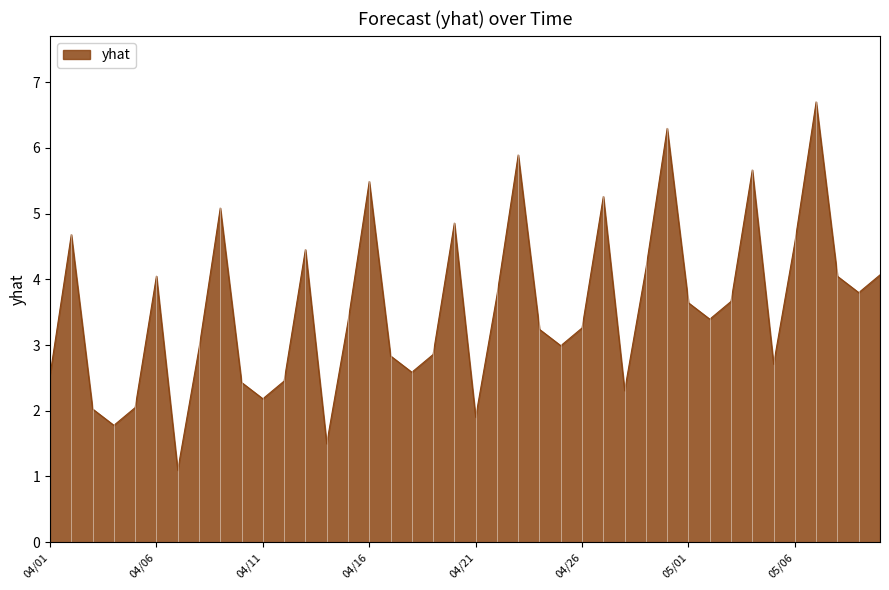

What is the difference between the maximum and minimum values?

5.6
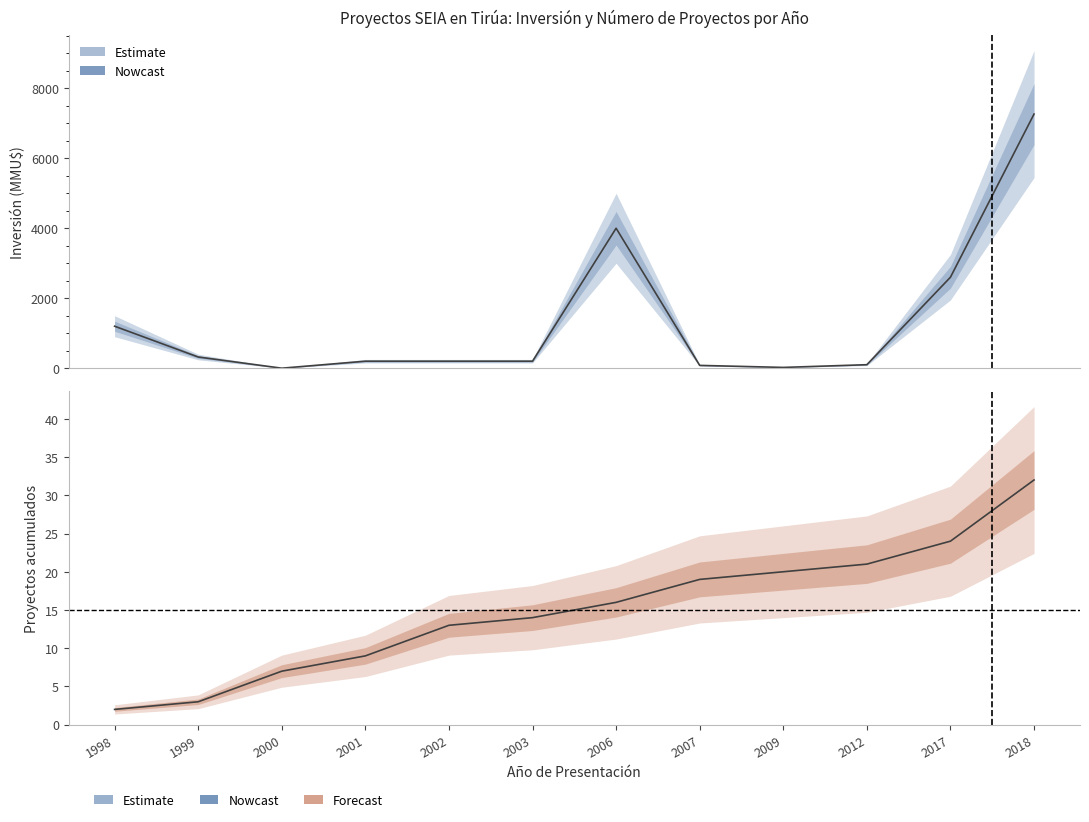

What is the difference between the maximum and minimum values in the Proyectos acumulados series?

30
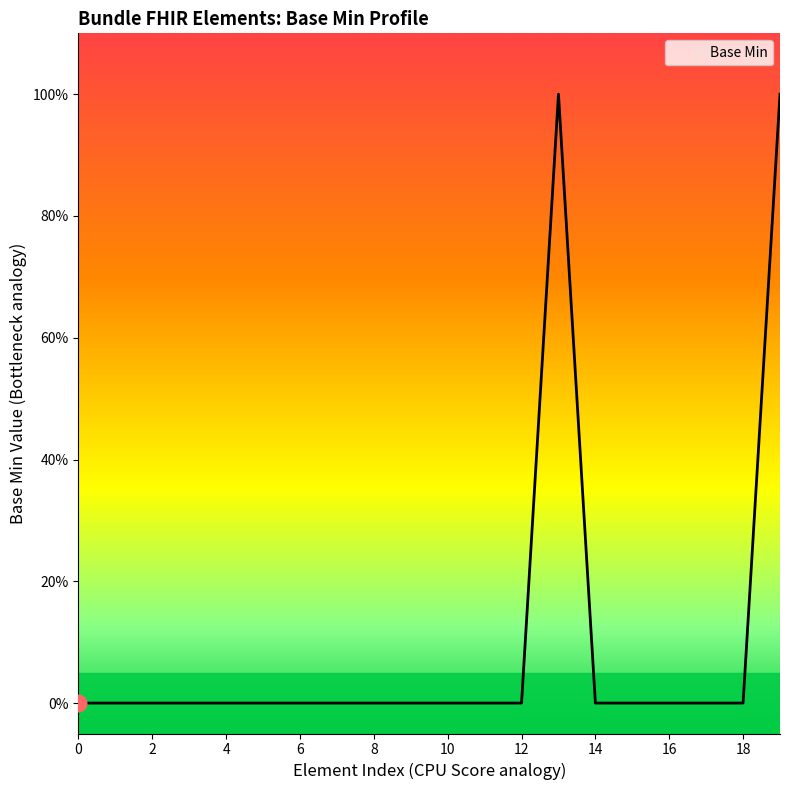

Does the chart have visible grid lines?

No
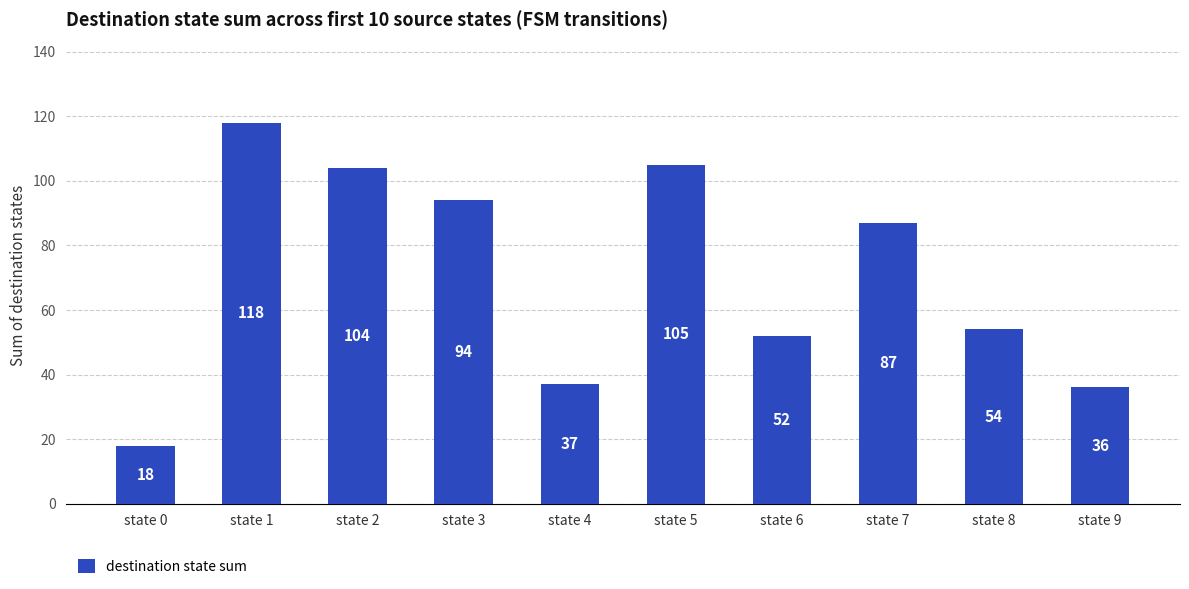

Between state 2 and state 9, which is larger?

state 2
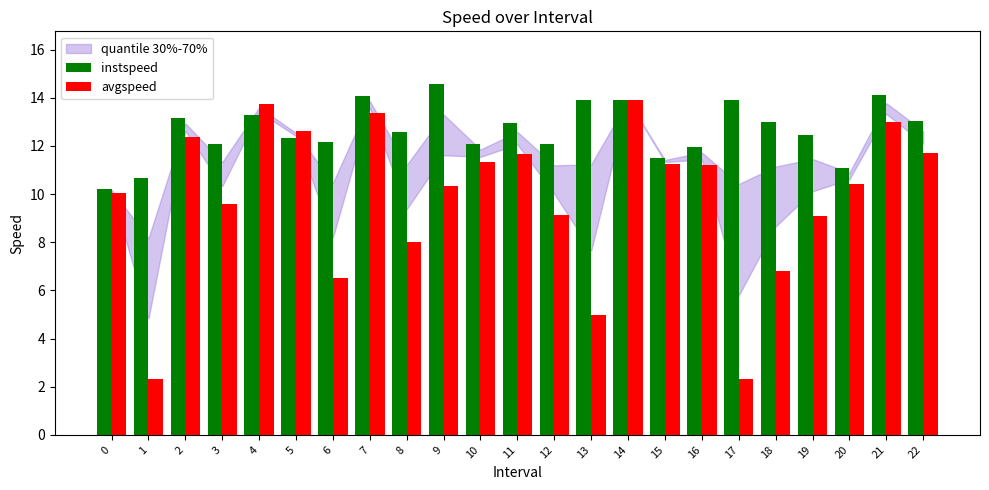

What is the value of the avgspeed bar at the 20th from the left?

9.1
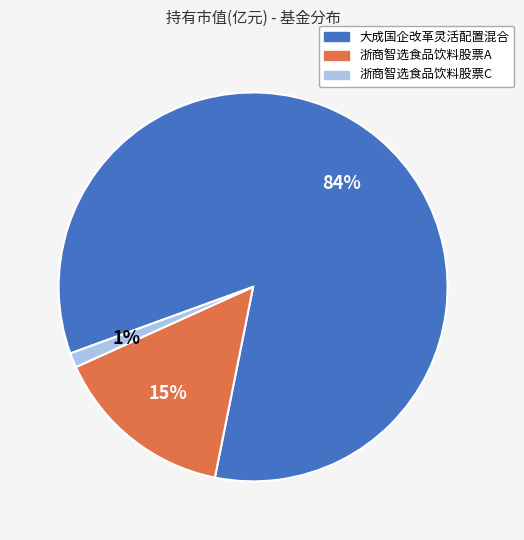

Count the number of slices in the pie.

3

◆ 과제 안내 ◆
위의 행 가운데 "What is the value" 문구가 들어 있는 행부터 맨 마지막 행까지 빠짐없이 그대로 옮겨 적으시오. 단, 그림은 빼고 적으시오.

◆ 모범 풀이 ◆
What is the value of the avgspeed bar at the 20th from the left?

9.1

Count the number of slices in the pie.

3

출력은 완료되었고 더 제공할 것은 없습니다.